Bloom intends to maintain informal contacts with a range of South African political actors, including the ANC. "But with my moving, in a sense I am going to lose a powerbase, and will have to fall back onto friendships which have developed. "He continues to argue that economic advancement is "one of the quickest ways to break down discriminatory legislation in practice, in the workplace, what the legislation tries to entrench in theory. "I still don't believe in sanctions because I don't think they work, and they produce belligerency and defiance in the white community."
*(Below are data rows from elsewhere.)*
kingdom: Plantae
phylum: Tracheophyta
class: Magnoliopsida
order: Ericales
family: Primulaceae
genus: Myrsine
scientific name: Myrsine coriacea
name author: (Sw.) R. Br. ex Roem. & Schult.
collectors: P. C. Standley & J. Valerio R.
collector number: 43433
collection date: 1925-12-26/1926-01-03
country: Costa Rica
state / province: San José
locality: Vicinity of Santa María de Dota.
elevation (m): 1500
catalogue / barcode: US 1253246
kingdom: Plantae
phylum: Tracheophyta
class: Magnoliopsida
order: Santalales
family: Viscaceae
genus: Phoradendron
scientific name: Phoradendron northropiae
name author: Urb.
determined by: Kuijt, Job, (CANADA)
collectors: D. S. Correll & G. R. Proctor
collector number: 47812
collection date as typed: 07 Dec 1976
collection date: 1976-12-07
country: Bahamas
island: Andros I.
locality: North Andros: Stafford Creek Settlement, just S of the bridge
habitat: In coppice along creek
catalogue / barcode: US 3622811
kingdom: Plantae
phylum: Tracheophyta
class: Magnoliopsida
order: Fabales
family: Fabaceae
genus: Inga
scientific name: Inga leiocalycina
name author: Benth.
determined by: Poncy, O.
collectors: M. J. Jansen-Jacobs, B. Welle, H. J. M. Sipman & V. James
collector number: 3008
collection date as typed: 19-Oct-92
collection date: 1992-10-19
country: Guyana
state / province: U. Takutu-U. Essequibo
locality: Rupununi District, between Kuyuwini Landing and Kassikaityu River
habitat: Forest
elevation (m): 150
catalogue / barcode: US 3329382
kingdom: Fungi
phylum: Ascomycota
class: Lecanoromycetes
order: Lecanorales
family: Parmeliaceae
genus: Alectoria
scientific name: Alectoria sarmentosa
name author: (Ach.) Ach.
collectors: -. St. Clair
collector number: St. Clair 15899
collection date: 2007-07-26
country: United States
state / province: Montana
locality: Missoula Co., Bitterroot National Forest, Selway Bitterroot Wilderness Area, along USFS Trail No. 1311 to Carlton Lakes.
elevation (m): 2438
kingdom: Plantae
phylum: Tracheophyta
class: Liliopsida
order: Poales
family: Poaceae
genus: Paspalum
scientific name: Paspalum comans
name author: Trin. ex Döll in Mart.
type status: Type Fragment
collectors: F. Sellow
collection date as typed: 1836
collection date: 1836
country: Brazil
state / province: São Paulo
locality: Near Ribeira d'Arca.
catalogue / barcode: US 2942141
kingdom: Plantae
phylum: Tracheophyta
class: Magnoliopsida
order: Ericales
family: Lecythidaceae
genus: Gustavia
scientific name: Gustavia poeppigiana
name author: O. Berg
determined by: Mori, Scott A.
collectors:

However, Bloom says he "likes the concept of conditionality (regarding foreign investment) … a policy which involves the carrot and stick, not only stick. "But I won't be actively campaigning on this. l' ve got to pick up my life again and start from scratch – it's going to’ take some doing." He remains on the Premier board, is not about to sell his houses in South Africa, and plans to be back in the country "at least four or five times a year. I am not severing my ties." He regards as "challenging" the opportunity to do "something different in a different atmosphere and environment. I am 49 now, that gives me another 15 years of working life." – Shaun Johnson.